Required action →
Every line in the records below that holds the word "tail" is to be copied.

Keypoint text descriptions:
☆ ☆ ☆ ☆ ☆
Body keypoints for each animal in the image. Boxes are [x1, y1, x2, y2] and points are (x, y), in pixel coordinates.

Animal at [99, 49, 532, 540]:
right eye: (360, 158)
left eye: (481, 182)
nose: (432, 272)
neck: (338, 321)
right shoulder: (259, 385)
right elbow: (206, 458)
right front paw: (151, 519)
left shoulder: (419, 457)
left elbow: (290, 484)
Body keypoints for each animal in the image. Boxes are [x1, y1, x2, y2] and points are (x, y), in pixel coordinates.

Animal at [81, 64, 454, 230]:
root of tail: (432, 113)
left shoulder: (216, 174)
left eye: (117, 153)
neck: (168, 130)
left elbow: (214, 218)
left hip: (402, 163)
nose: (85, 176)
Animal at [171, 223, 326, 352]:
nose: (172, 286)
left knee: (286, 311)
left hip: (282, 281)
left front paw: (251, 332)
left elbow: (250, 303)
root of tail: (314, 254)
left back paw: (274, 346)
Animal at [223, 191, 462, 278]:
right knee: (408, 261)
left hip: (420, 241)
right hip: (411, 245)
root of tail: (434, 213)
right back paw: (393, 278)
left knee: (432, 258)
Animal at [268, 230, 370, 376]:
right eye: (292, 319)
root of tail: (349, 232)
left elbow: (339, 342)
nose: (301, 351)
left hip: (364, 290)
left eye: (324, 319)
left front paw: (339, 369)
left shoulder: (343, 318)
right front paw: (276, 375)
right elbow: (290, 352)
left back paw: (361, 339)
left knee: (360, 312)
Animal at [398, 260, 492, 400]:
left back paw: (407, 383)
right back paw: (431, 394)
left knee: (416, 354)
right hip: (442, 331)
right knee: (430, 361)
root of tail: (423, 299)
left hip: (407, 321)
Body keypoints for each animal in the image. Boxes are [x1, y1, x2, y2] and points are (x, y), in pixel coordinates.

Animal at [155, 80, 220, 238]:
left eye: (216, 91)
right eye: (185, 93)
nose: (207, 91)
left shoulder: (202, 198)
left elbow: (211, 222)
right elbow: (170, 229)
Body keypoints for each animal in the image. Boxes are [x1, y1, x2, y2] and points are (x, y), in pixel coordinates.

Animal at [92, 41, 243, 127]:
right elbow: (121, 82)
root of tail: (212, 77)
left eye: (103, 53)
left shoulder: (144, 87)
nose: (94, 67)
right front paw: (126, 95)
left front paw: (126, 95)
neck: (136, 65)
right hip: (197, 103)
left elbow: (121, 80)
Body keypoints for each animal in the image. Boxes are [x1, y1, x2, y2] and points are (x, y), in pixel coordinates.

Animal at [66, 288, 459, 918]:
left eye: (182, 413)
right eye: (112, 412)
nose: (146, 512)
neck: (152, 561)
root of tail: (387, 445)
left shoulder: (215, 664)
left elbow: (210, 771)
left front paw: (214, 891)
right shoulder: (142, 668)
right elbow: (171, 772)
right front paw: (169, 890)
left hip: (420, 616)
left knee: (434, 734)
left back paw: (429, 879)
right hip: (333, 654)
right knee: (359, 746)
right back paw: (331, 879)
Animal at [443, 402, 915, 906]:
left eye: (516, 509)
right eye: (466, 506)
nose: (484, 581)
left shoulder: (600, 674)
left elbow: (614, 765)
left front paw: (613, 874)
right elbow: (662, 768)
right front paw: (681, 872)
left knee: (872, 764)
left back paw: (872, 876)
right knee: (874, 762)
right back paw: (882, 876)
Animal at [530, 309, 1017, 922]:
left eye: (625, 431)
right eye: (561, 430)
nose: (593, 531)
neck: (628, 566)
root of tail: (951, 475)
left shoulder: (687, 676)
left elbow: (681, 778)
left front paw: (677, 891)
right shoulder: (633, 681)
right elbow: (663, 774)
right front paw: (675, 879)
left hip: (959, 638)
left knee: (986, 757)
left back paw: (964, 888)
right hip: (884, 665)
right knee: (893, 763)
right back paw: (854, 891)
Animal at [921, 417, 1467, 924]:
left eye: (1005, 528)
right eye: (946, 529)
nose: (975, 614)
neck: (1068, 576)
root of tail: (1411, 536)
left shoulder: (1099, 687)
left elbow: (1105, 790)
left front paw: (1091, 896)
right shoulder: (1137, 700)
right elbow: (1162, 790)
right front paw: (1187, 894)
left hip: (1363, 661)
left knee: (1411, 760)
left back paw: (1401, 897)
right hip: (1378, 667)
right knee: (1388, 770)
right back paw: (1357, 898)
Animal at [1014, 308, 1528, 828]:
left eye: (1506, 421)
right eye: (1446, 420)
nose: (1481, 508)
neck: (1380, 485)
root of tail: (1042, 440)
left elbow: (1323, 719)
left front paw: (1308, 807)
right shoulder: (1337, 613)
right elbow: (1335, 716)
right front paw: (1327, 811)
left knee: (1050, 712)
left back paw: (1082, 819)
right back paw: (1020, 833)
☆ ☆ ☆ ☆ ☆
Result of the exercise →
root of tail: (432, 113)
root of tail: (314, 254)
root of tail: (434, 213)
root of tail: (349, 232)
root of tail: (423, 299)
root of tail: (212, 77)
root of tail: (387, 445)
root of tail: (951, 475)
root of tail: (1411, 536)
root of tail: (1042, 440)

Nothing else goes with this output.